DeFi stands for “decentralized finance” and is a fast growing application of blockchain. DeFi uses smart contracts to automate many of the functions of traditional financial services and other markets.
If we take the traditional financial services, distill them into their component rules and processes, and convert them into self-executing code on decentralized networks - we get DeFi.
Decentralised exchanges (DEX) live on distributed online ledgers like a blockchain. Whereas traditional finance needs intermediaries to manage assets and guarantee liquidity, no third-party broker is needed in DeFi. Assets are directly managed by their owners, and liquidity is guaranteed via crowdsourced pools of assets that are locked in a smart contract.
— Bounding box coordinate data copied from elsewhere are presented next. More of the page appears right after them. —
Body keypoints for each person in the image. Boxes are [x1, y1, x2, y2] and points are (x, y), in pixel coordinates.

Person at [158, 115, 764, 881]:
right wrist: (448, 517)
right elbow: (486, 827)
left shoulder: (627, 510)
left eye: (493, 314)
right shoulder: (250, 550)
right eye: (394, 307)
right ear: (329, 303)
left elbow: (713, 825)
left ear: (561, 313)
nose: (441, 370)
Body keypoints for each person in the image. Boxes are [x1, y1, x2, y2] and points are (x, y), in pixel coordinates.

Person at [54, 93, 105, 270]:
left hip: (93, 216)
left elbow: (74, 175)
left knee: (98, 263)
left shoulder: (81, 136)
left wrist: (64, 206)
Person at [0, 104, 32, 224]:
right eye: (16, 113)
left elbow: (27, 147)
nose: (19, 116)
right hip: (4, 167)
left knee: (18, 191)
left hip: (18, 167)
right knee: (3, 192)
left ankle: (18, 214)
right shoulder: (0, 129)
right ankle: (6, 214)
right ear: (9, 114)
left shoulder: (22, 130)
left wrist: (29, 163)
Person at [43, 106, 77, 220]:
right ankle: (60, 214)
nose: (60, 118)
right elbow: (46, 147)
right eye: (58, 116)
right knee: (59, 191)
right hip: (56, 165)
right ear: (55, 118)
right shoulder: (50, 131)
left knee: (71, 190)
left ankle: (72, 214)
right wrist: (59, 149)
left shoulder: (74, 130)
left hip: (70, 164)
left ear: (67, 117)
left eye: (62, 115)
This is a natural extension of current trends towards greater automation of code, which leverage the numerous advances in computing and global connectivity.
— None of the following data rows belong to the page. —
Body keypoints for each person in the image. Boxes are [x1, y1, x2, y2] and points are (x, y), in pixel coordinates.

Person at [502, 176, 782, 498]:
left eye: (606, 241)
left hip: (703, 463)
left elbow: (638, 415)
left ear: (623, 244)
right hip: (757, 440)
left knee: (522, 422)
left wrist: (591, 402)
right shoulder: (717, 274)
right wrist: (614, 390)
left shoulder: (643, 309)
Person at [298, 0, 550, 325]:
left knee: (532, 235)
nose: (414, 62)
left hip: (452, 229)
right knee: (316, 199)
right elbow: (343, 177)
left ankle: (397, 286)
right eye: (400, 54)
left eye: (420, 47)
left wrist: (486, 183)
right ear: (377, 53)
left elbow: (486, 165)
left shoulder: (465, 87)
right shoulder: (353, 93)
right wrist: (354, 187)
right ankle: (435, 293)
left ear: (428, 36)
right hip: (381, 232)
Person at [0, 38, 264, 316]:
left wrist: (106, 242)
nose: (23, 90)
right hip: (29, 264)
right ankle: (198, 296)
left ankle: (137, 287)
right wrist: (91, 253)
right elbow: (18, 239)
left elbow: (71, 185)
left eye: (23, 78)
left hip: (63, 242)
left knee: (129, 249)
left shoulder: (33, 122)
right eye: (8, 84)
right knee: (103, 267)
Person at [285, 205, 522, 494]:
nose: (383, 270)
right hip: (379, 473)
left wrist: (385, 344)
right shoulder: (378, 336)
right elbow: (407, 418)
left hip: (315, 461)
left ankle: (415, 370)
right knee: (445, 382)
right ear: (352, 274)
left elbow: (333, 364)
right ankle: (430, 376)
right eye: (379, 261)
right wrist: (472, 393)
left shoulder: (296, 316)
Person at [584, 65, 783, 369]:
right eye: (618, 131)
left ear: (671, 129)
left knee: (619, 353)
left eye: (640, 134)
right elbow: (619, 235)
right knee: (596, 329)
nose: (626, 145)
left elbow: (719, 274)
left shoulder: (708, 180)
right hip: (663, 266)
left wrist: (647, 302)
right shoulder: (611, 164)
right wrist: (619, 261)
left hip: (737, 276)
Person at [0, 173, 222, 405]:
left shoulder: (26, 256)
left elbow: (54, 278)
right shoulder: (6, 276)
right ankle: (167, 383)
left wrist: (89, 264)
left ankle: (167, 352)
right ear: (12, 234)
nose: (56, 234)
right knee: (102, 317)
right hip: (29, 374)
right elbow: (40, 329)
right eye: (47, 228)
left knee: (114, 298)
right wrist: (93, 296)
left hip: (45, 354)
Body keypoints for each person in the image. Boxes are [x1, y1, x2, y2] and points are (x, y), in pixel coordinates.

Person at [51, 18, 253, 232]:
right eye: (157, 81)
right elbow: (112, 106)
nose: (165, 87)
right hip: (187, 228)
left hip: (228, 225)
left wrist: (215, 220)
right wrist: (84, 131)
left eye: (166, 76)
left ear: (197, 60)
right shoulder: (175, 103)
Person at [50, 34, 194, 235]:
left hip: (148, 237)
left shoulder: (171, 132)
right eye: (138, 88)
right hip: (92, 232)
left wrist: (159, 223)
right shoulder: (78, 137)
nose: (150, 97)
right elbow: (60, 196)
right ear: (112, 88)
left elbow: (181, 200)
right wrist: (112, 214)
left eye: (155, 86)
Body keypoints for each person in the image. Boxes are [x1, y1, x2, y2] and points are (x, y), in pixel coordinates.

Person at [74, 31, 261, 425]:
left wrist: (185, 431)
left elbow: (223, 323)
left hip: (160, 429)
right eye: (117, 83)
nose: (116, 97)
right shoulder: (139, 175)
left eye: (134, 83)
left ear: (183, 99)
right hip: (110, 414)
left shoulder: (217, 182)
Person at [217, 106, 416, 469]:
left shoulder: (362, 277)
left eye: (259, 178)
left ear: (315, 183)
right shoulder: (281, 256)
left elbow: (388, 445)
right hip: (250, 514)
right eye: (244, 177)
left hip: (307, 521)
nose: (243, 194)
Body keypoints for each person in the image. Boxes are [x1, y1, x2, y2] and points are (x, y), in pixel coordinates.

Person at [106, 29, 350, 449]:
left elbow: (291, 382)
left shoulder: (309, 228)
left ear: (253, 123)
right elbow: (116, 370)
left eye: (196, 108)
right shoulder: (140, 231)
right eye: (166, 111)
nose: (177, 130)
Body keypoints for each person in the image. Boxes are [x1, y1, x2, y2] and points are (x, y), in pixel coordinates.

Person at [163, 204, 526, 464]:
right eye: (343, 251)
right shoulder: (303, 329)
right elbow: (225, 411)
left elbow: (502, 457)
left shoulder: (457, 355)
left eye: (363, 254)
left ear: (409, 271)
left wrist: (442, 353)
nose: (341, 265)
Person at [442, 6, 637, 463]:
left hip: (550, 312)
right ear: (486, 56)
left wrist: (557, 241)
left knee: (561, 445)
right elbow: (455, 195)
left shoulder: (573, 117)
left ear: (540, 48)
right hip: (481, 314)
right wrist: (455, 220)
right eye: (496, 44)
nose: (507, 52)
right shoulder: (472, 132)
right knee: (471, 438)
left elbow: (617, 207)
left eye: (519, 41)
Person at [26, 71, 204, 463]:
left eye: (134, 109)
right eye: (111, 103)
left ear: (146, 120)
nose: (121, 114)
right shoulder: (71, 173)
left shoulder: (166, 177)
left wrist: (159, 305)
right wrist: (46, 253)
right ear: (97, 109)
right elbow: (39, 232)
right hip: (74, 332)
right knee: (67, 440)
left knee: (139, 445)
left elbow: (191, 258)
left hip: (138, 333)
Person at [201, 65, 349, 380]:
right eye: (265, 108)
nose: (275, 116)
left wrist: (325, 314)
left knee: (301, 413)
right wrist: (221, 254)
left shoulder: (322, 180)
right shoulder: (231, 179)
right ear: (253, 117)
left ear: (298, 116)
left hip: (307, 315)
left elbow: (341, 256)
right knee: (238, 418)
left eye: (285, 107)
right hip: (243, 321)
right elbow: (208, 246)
Given its decentralized nature, a DeFi platform has no single point of failure, and no single authority capable of or responsible for making changes to data. Absence of a central authority does not mean absence of governance - rather, the platforms empower users of the protocol to be their owners too. Governance tokens are crypto assets that represent voting rights on the blockchain and as such distribute the power and authority to make major changes or upgrades to the underlying code. There are many ways of designing the governance architecture of a blockchain, and each should serve to match the primary purpose of chain itself.
By eliminating intermediaries and gatekeepers, DeFi provides global, uncensored access to decentralized exchanges. Today, billions of people in emerging markets do not have access to basic financial services, due to non-existing banking infrastructure or to their credit profile being not profitable enough by traditional banks. DeFi has the potential to widen access to financial services by removing costs and other barriers to entry: anyone on the blockchain will be able to use its services, regardless of their physical location or of the nature of their assets.
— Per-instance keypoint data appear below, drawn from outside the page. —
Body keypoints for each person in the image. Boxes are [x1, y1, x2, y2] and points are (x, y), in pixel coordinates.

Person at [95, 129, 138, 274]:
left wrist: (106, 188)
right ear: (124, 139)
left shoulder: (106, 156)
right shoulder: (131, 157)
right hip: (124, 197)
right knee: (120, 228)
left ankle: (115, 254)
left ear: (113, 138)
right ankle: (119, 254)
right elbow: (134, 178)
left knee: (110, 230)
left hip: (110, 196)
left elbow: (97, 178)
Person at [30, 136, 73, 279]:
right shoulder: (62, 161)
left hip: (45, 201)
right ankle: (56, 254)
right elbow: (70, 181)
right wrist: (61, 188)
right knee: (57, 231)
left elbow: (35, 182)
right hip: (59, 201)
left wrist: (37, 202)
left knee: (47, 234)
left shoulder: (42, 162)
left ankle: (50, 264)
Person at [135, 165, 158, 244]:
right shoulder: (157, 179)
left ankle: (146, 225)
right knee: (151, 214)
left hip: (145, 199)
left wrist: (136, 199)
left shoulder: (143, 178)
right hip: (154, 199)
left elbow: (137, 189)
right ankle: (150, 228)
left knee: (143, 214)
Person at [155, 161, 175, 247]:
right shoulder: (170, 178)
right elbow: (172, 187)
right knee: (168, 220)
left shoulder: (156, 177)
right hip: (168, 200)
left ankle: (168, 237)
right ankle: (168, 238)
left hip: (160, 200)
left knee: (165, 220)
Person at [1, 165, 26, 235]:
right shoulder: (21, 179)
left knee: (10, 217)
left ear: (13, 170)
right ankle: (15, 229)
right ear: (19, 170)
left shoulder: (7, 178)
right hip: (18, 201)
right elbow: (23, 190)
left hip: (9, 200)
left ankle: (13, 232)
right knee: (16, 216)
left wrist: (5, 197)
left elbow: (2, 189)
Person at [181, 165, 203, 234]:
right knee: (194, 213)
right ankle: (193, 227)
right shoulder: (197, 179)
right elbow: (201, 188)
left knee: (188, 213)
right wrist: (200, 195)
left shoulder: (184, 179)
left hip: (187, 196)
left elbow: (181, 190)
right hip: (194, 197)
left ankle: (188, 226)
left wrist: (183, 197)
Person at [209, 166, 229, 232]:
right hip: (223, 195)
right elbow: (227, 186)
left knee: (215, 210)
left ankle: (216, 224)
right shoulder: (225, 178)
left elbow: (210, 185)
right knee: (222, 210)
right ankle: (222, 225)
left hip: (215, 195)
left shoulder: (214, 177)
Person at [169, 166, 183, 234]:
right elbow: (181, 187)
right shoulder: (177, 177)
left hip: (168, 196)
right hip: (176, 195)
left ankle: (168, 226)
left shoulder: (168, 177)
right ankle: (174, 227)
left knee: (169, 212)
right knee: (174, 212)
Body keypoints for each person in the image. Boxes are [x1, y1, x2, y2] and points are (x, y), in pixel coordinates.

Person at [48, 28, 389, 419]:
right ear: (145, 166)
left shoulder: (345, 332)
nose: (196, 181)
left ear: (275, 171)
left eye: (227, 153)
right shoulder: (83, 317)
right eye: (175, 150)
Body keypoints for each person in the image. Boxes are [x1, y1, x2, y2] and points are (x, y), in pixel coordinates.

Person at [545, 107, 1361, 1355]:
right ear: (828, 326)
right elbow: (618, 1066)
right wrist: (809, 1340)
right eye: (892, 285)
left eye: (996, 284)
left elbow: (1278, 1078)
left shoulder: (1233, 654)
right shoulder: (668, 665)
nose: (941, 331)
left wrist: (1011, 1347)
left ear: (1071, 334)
When compared to existing 'Web2' online financial services, the main benefits of decentralized exchanges are their reliability, their composability, and ultimately their open source nature. DeFi platforms are also technologically reliable because if a web3 server goes down, thousands of other nodes in the blockchain can recover its data. Composability refers to the ability to combine different programs to create new platforms, and the ability for one platform to easily access other platforms in order to access greater liquidity. Ultimately, composability stems from the open-source of the code, which incentivizes improvements by all users-owners and does not rely on traditional operators.